A responsabilidade de exercer todas as atribuições de Ministério Público perante o Supremo Tribunal Federal, seja como autor de ações constitucionais ou penais, seja como fiscal da lei, decorrente do dever de manifestar-se em todos os processos de competência da Corte Suprema, bem como de iguais deveres perante o Tribunal Superior Eleitoral, será atendida com a independência, a isenção, a imparcialidade e o rigor que se esperam do titular do cargo.

No exercício das chefias do Ministério Público da União e do Ministério Público Federal, com a indispensável colaboração dos membros e servidores dos respectivos ramos, dedicarei especial atenção à preservação dos requisitos indispensáveis à atuação do Ministério Público: a autonomia e independência institucional.

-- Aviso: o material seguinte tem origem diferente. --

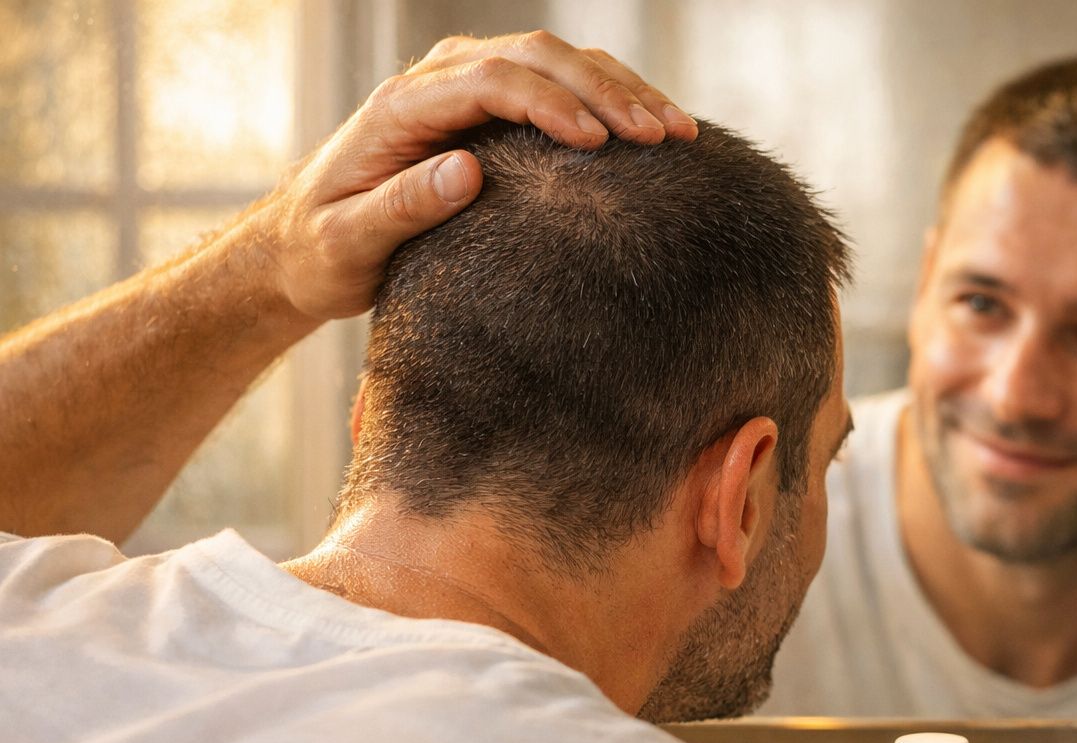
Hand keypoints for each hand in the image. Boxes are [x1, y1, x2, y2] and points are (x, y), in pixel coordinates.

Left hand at [247, 30, 696, 320]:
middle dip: (604, 90)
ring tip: (676, 130)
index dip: (550, 104)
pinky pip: (554, 85)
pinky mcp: (483, 108)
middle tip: (660, 133)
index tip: (599, 142)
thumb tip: (467, 172)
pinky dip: (606, 100)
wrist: (300, 247)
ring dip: (618, 90)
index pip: (489, 81)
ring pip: (553, 61)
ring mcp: (461, 88)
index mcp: (400, 108)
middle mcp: (433, 83)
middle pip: (533, 56)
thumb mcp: (347, 242)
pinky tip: (650, 128)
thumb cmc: (322, 253)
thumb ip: (401, 206)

A Emenda Constitucional 45, de 2004, acrescentou mais duas atribuições ao procurador geral da República: oficiar perante o Conselho Nacional de Justiça e integrar, como seu presidente, o Conselho Nacional do Ministério Público, conselhos estes que foram recentemente instalados. A expectativa da sociedade no sentido de que tais conselhos possam contribuir efetivamente para o aprimoramento tanto do funcionamento do Poder Judiciário, quanto do exercício das atribuições do Ministério Público, está a exigir do procurador-geral da República especial dedicação em cada um deles.

Tenham todos a certeza de que, com a compreensão da minha esposa e dos meus filhos, dedicarei todos os meus esforços no sentido de consolidar e aprimorar o Ministério Público da União e, em especial, o Ministério Público Federal, para que cada vez mais atendam com eficiência às demandas sociais e ao desejo da sociedade de valorização da ética e de estrito respeito à coisa pública.

Espero corresponder às expectativas de todos.